Saturday, September 08, 2018

Ruminating on Kafka consumer parallelism

Many developers struggle to understand the nuances of parallelism in Kafka. So jotting down a few points that should help from the Kafka documentation site.
  • Consumers label themselves with a consumer group name, and each record published to a topic is delivered to one consumer instance within each subscribing consumer group. Consumer instances can be in separate processes or on separate machines.
  • Publishers can publish events into different partitions of Kafka. The producer is responsible for choosing which record to assign to which partition within the topic. This can be done in a round-robin fashion simply to balance load or it can be done according to some semantic partition function (say based on some key in the record).
  • The partitions in the log serve several purposes. First, they allow the log to scale beyond a size that will fit on a single server. Each individual partition must fit on the servers that host it, but a topic may have many partitions so it can handle an arbitrary amount of data.

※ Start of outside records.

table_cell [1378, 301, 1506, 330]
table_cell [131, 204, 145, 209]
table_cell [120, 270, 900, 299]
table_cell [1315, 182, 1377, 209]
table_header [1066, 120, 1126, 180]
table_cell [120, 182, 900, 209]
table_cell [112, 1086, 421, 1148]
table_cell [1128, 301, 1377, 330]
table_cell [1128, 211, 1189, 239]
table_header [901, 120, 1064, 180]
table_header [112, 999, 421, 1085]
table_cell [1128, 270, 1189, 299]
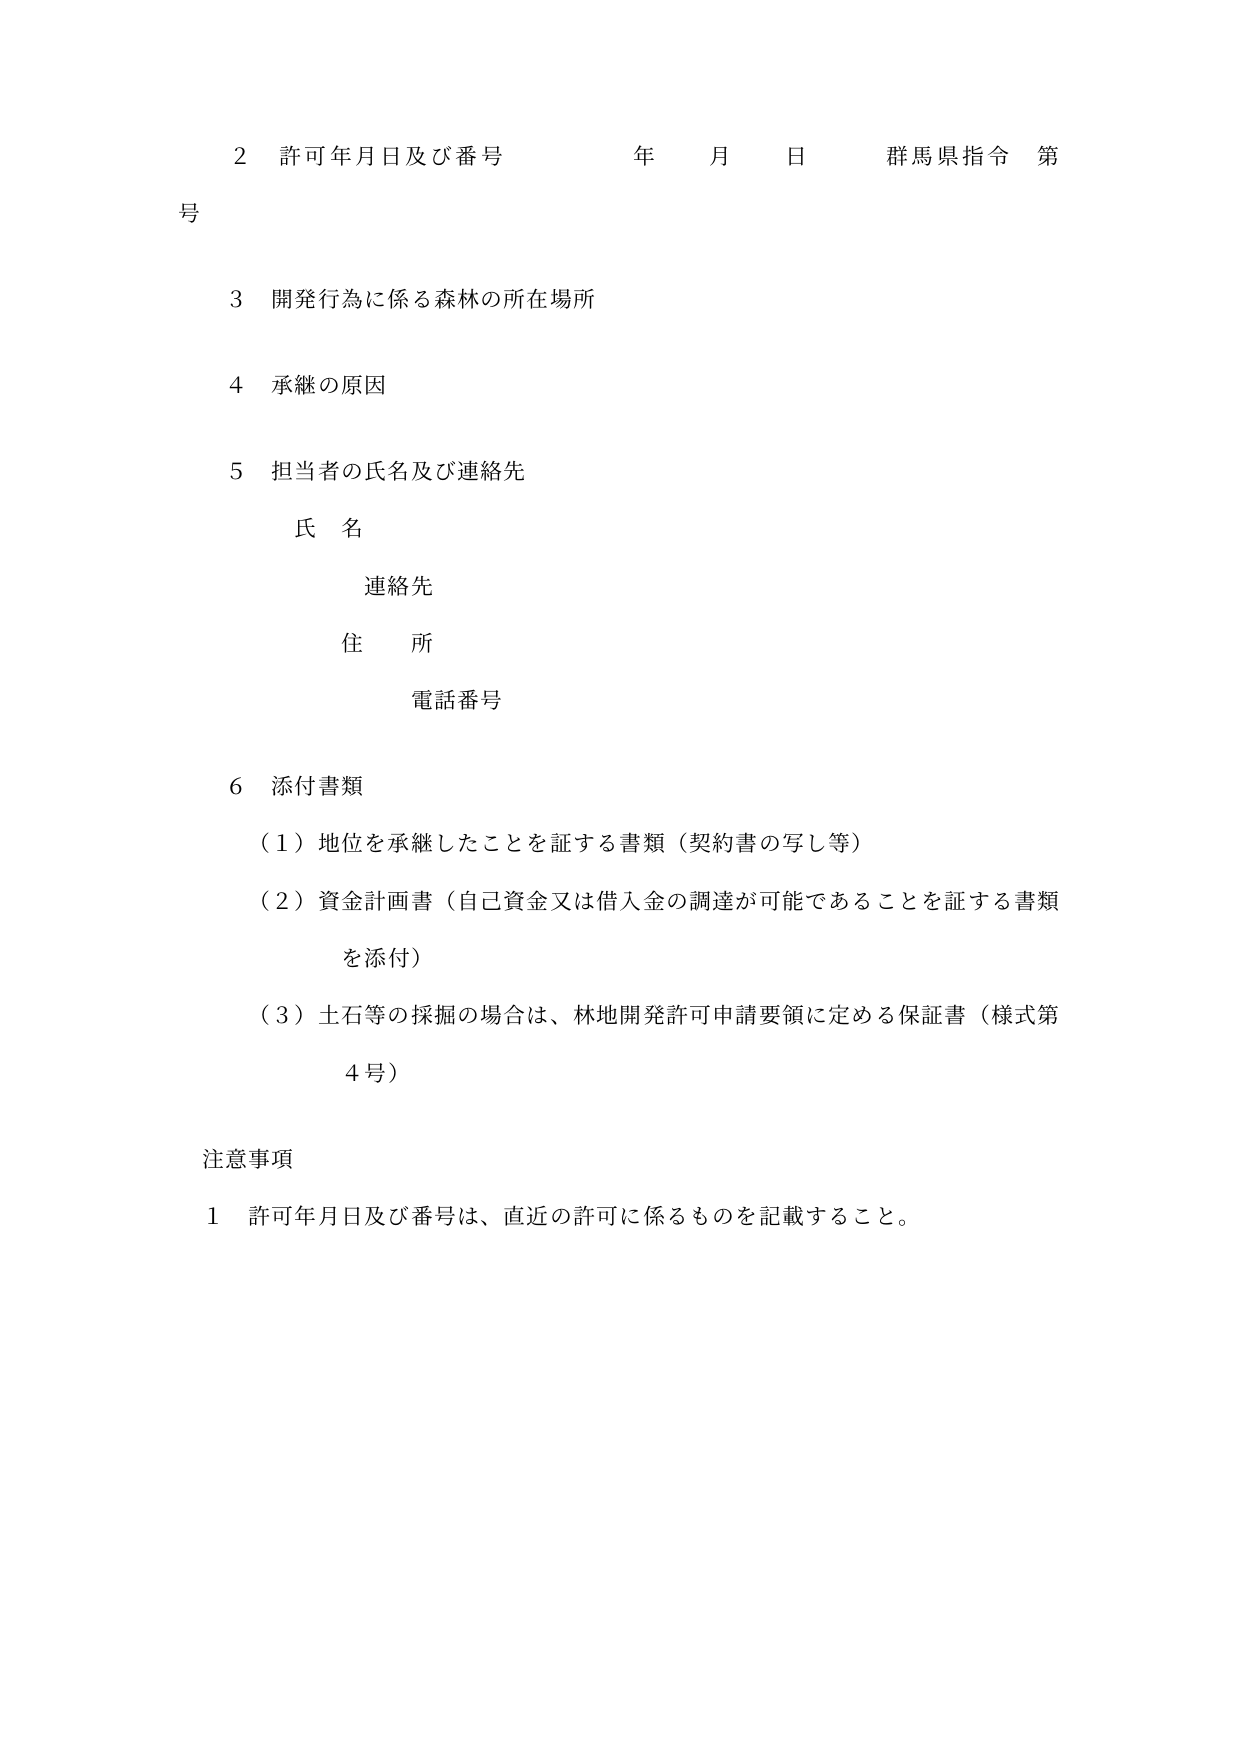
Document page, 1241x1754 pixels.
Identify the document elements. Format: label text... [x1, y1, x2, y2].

text 氏 名 [179, 499, 1061, 556]
text ６ 添付書類 [179, 756, 1061, 814]
text ２ 許可年月日及び番号 年 月 日 群馬県指令 第 号 [179, 126, 1061, 241]
text 注意事項 [179, 1129, 1061, 1186]
text ３ 開発行為に係る森林の所在場所 [179, 269, 1061, 327]
text ５ 担当者の氏名及び連絡先 [179, 441, 1061, 499]
text 連絡先 [179, 556, 1061, 613]
text 電話番号 [179, 671, 1061, 728]
text 住 所 [179, 613, 1061, 671]
text ４ 承継の原因 [179, 355, 1061, 413]
text （３）土石等の採掘の場合は、林地開発許可申請要領に定める保証書（様式第 ４号） [179, 986, 1061, 1100]
text １ 許可年月日及び番号は、直近の許可に係るものを記載すること。 [179, 1186, 1061, 1243]
text （１）地位を承継したことを証する書類（契約書の写し等） [179, 814, 1061, 871]
text （２）資金計画書（自己資金又は借入金の調達が可能であることを証する書類 を添付） [179, 871, 1061, 986]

Second they act as the unit of parallelism. 
Unlike other messaging middleware, parallel consumption of messages (aka load-balanced consumers) in Kafka is ONLY POSSIBLE using partitions. 

Kafka keeps one offset per [consumer-group, topic, partition]. Hence there cannot be more consumer instances within a single consumer group than there are partitions
So if you have only one partition, you can have only one consumer (within a particular consumer-group). You can of-course have consumers across different consumer-groups, but then the messages would be duplicated and not load-balanced.